W. House says tech giants have 'moral' duty on AI
Washington (AFP) -
The White House on Thursday told the CEOs of US AI giants that they have a 'moral' responsibility to protect society from the potential dangers of artificial intelligence.
Vice President Kamala Harris had summoned the heads of Google, Microsoft, OpenAI and Anthropic to strategize about the impact of AI, afraid that companies are running blindly into technology that could pose serious harms to society.
Harris told the CEOs, which included Sundar Pichai of Google and Satya Nadella of Microsoft, that they have a 'moral' duty to safeguard society from AI's potential dangers.

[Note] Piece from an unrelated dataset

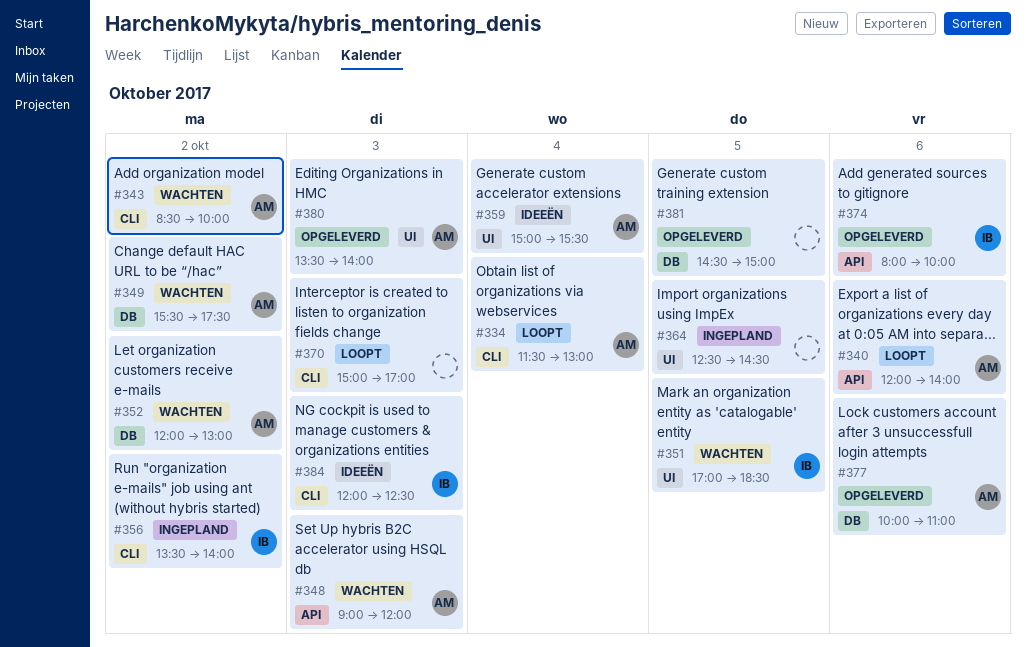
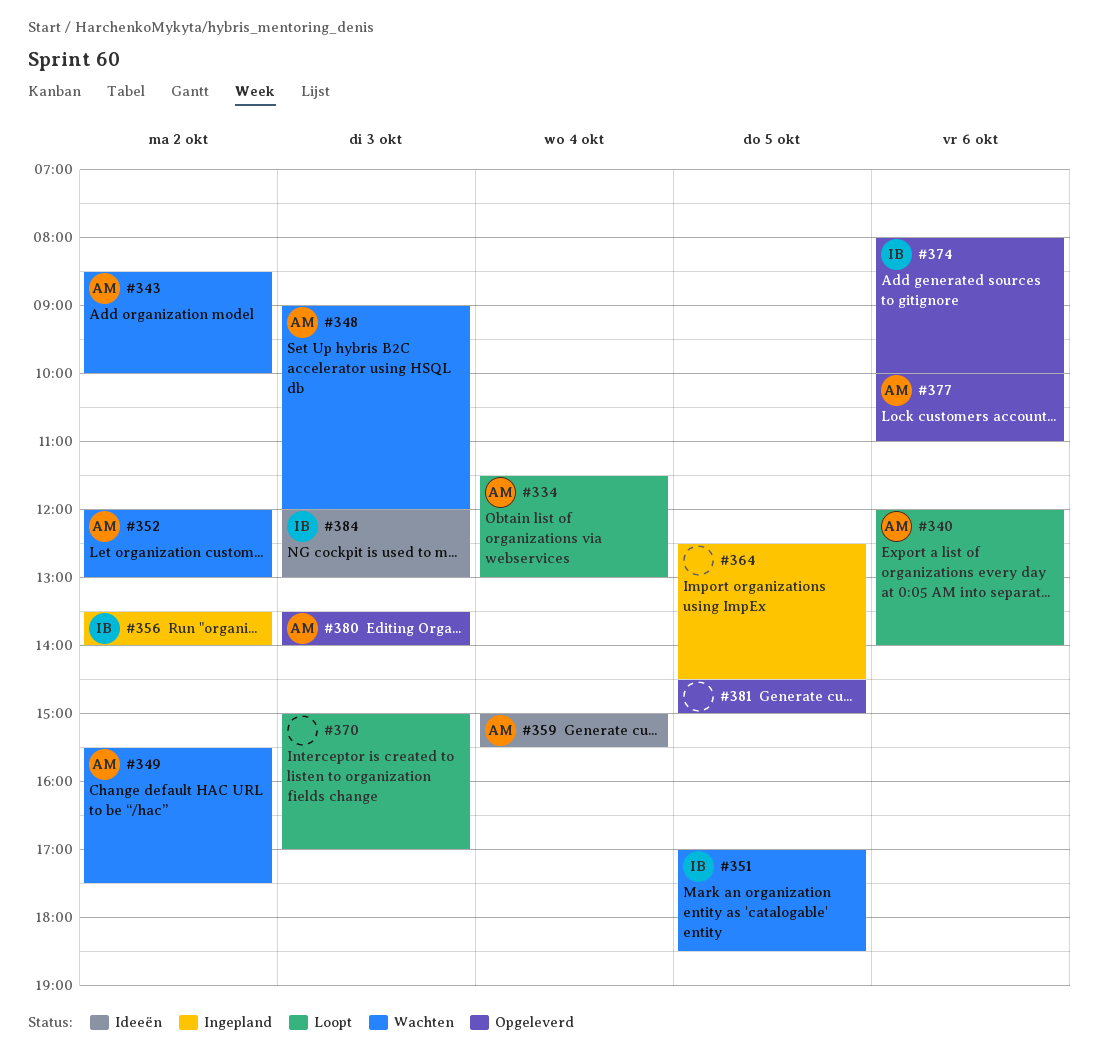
#384, ends: 12:30 -> 13:00

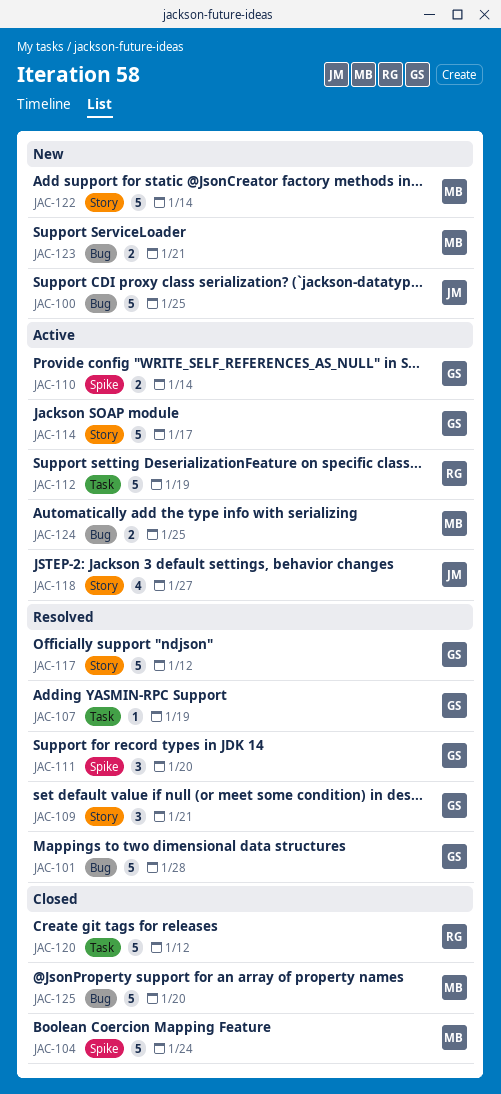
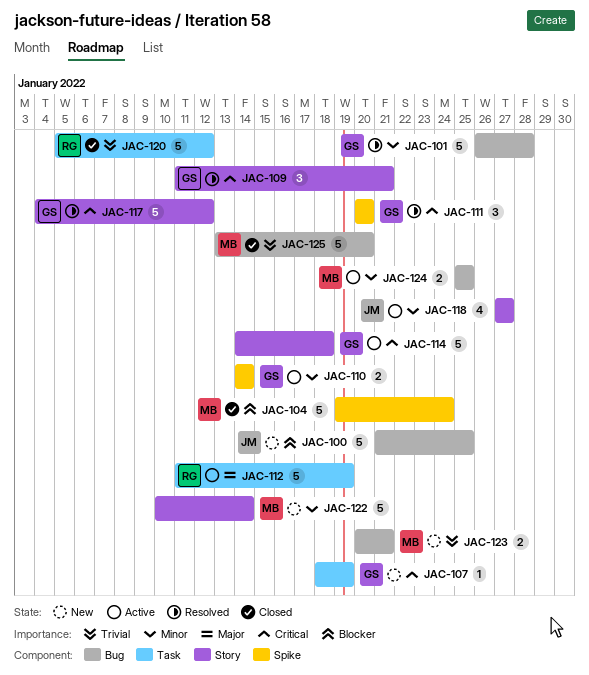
JAC-107, status: Resolved -> New
JAC-114, due: Jan 17 -> Jan 18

Companies 'must comply with existing laws to protect the American people' as well as 'ensure the safety and security of their products,' Harris said in a statement after the talks.
US President Joe Biden also insisted on that point when he briefly dropped by the meeting, telling the assembled CEOs, 'What you're doing has enormous potential and enormous danger.
'I know you understand that. And I hope you can educate us as to what you think is most needed to protect society as well as to the advancement,' he said, according to a video posted later by the White House.
Biden has urged Congress to pass laws setting stricter limits on the tech sector, but these efforts have little chance of making headway given political divisions.
The lack of rules has given Silicon Valley freedom to put out new products rapidly, and stoked fears that AI technologies will wreak havoc on society before the government can catch up.
'It's good to try to get ahead of this. It's definitely going to be a challenge but it's one I think we can handle,' OpenAI CEO Sam Altman told reporters before the meeting.
His company, supercharged by billions of dollars from Microsoft, took the lead in making AI vailable to everyday consumers, with the release of ChatGPT, which caused a global sensation five months ago.
Microsoft quickly integrated the AI chatbot's abilities to crank out natural-seeming written responses from short prompts into its Bing search engine and other products.
The Windows-maker on Thursday expanded public access to these generative artificial intelligence programs, despite criticism and the meeting at the White House.
Risks from AI include its potential uses for fraud, with voice clones, deep-fake videos and convincingly written messages.
It is also a threat to white collar jobs, especially, for now, lower-skilled back-office work.
A range of experts in March urged a pause in the development of powerful AI systems to allow time to make sure they are safe, though a halt was widely seen as unlikely.
The White House used Thursday's meeting to announce new actions to 'promote responsible American innovation in artificial intelligence.'
This included directing $140 million to expand AI research and setting up an assessment system that would work in cooperation with big tech to 'fix issues.'
'Don't get your hopes up that this will lead to anything particularly meaningful, but it's a good start,' said David Harris, a lecturer at Haas Business School at the University of California, Berkeley.
- Race to the bottom -
Google, Meta and Microsoft have spent years working on AI systems to help with translations, internet searches, security and targeted advertising.
But late last year, San Francisco-based OpenAI thrust generative AI into the public consciousness when it launched ChatGPT, forcing their rivals to answer.
Google has invited users in the United States and Britain to test its AI chatbot, known as Bard, with Facebook-owner Meta pointing to new uses in its ad tech.
And Billionaire Elon Musk in March founded an AI company called X.AI, based in the US state of Nevada, according to business documents.
A top US regulator put AI in the crosshairs ahead of the White House meeting, signaling that the US government would not fall behind when it came to setting up rules and guardrails.
'Can we continue to be the home of world-leading technology without accepting race-to-the-bottom business models and monopolistic control?' Federal Trade Commission chief Lina Khan wrote in a guest essay in the New York Times.